» ABOUT THIS TASK
Copy every line of text in the material below word for word, leaving out the pictures.

Collected data entries:
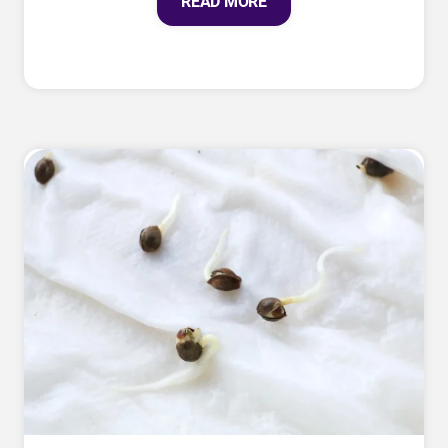
READ MORE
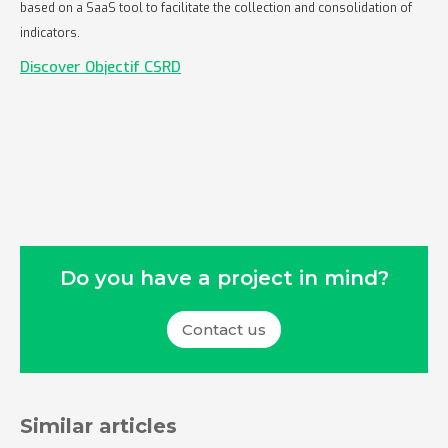
based on a SaaS tool to facilitate the collection and consolidation of
indicators.
Discover Objectif CSRD
Do you have a project in mind?
Contact us
Similar articles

» SOLUTION TO THE PROBLEM
READ MORE
based on a SaaS tool to facilitate the collection and consolidation of
indicators.
Discover Objectif CSRD
Do you have a project in mind?
Contact us
Similar articles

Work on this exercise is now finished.